Note that this is also how the proofs of the ‘only if’ parts of [8, Lemma 2.2], [14, Theorem 1], [9, Proposition 2.2], and the \(\subseteq \) inclusion of [11, Proposition 6] work. For example, Lasserre [8] assumes that the \(g_j\) is differentiable, in which case the generalized subdifferential is just the singleton given by the gradient and the generalized directional derivative is the classic directional derivative. Dutta and Lalitha [9] assume that the functions are locally Lipschitz and regular in the sense of Clarke.

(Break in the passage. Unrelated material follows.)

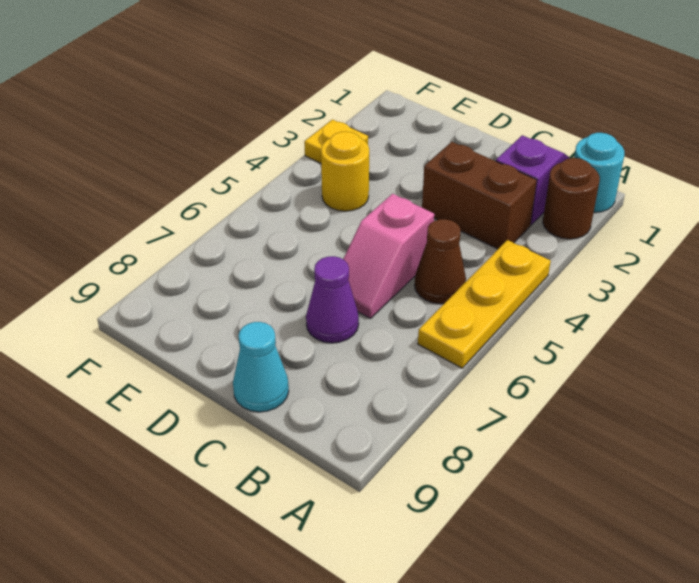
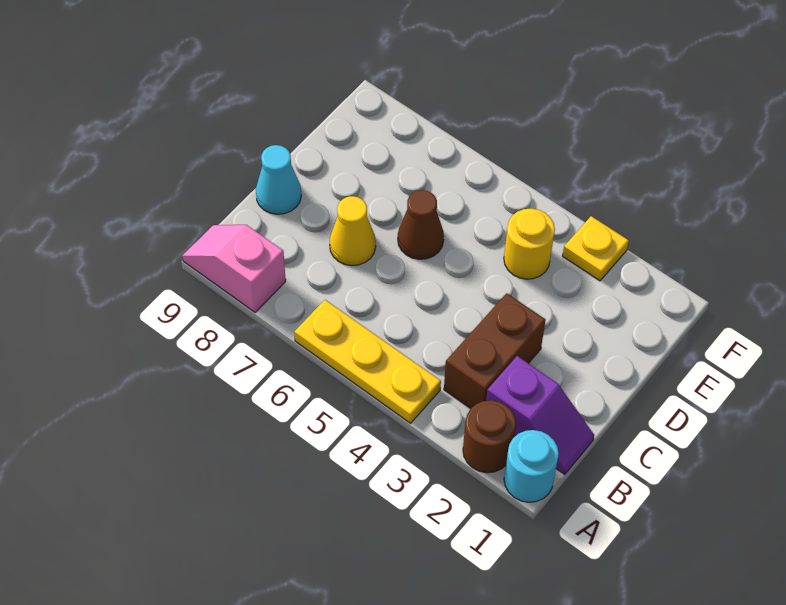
brown 1x1 cone [415,219,466,304] -> brown 1x1 cone moved to [398,190,444,259]
pink 1x2 slope [343,194,434,318] -> pink 1x2 slope moved to [182,225,286,312]
purple 1x1 cone [306,256,359,343] -> yellow 1x1 cone [330,196,376,266]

It is a natural question to wonder how important the regularity assumption is. As the following example shows, the ESH algorithm can produce invalid cutting planes when using Clarke’s subdifferential and the constraints are not regular in the sense of Clarke. In particular, this shows that, without the assumption of regularity, Clarke’s directional derivative is not well-behaved, in general.

Example 4

Consider the non-convex function \(g(x_1, x_2) = \max \{\min \{3x_1+x_2,2x_1+3x_2\},x_1\}\). The set \(C = \{ (x_1, x_2) \,:\,g(x_1, x_2) \le 0 \}\) is convex, closed and its interior is nonempty as shown in Fig. 2. Note that as g is piecewise linear, it is globally Lipschitz continuous [46, Proposition 2.2.7]. Using [44, Theorem 2.8.1], it follows that \(\partial ^\circ g(0) = {{\,\mathrm{conv}\,}}\{ (3,1), (2,3), (1,0)\}\). Then \(2x_1 + 3x_2 \le 0\) is a gradient cut of g at 0. However, it is not valid as \((-1,3)\) is feasible but \(-2 + 9 > 0\).

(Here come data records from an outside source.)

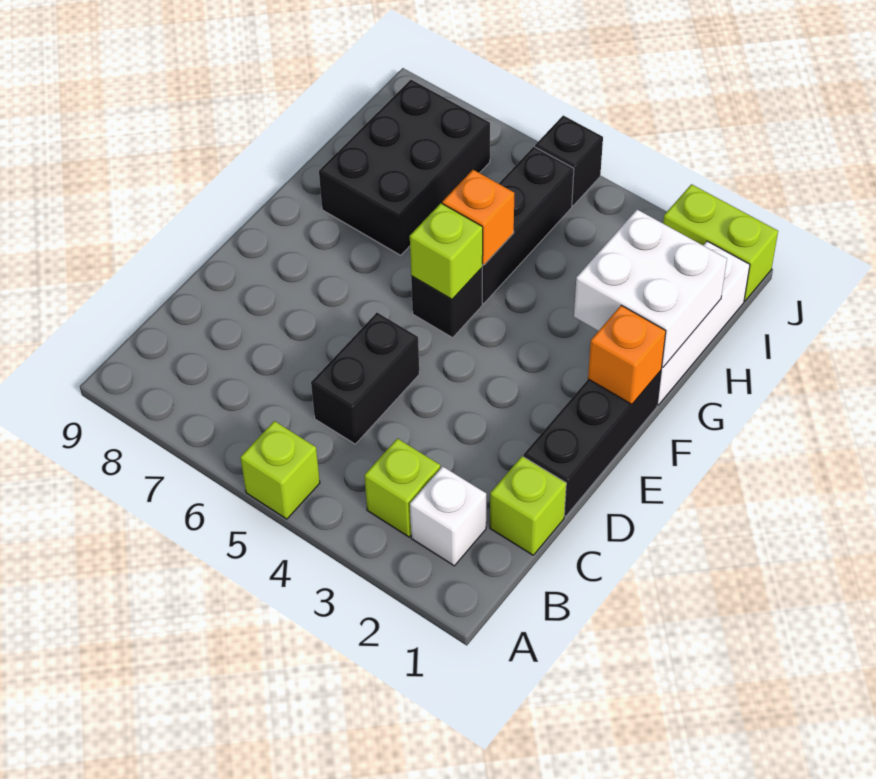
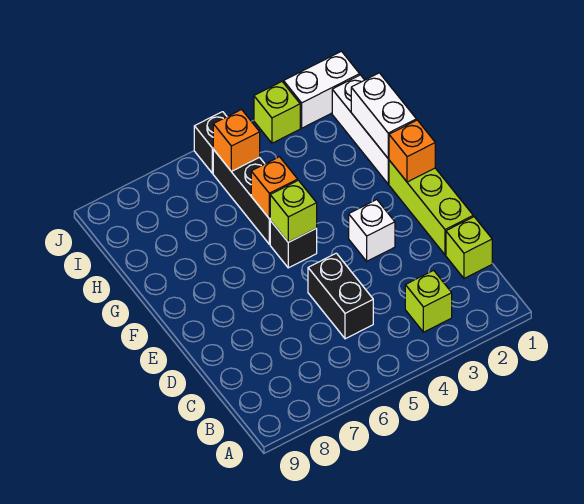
lime 1x1 brick [240,421,320,519] -> lime 1x1 brick moved to [254,82,300,143]
white 1x1 brick [410,466,486,566] -> white 1x1 brick moved to [349,200,395,261]
black 1x3 brick [523,371,661,517] -> lime 1x3 brick [389,160,473,255]
white 2x2 brick [574,210,727,368] -> white 1x2 brick [351,73,416,158]
black 2x3 brick [319,80,490,255] -> none
none -> orange 1x1 brick [213,110,260,171]
lime 1x2 brick [663,184,778,301] -> white 1x2 brick [284,51,360,128]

In particular, it must be that g is not regular in the sense of Clarke and that \(g^\circ \) is not well-behaved. To see that g is not well-behaved, consider the direction \(d = (-1,1)\). Notice that \(g((0,0) + t d) = tg(-1,1) = -t\), and so g is strictly decreasing in the direction d. However, \(g^\circ (0;d) = \max _{v \in \partial ^\circ g(0)} -v_1 + v_2 = 1\). This also shows that g is not regular. The directional derivative of g at 0 in the direction d is \(-1 \ne 1\). \(\square \)

Fig. 2
figure 2

Counterexample showing that, in general, the ESH algorithm can generate invalid cutting planes if the constraints are just Lipschitz continuous. The convex feasible region \(\max \{\min \{3x_1+x_2,2x_1+3x_2\},x_1\} \le 0\) in blue and the boundary of the invalid gradient cut \(2x_1 + 3x_2 \le 0\) in red. (Color figure online)

7 Concluding remarks

In this paper, we have shown that the extended supporting hyperplane algorithm studied by Veinott [3] and Kronqvist et al. [4] is identical to Kelley’s classic cutting plane algorithm applied to a suitable reformulation of the problem. We used this new perspective in order to prove the convergence of the method for the larger class of problems with convex feasible regions represented by non-convex non-smooth constraints which admit a generalized subdifferential and whose generalized directional derivative is well-behaved. This class includes \(\partial ^\circ \)-pseudoconvex functions and functions that admit a URC. Functions that admit a URC include differentiable functions and locally Lipschitz functions that are regular in the sense of Clarke. More generally, the algorithm extends to any representation of a convex set that allows to compute subgradients of its gauge function. These theoretical results bear relevance in practice, as the experimental results in [4, 5] have already demonstrated the computational benefits of the supporting hyperplane algorithm in comparison to alternative state-of-the-art solving methods.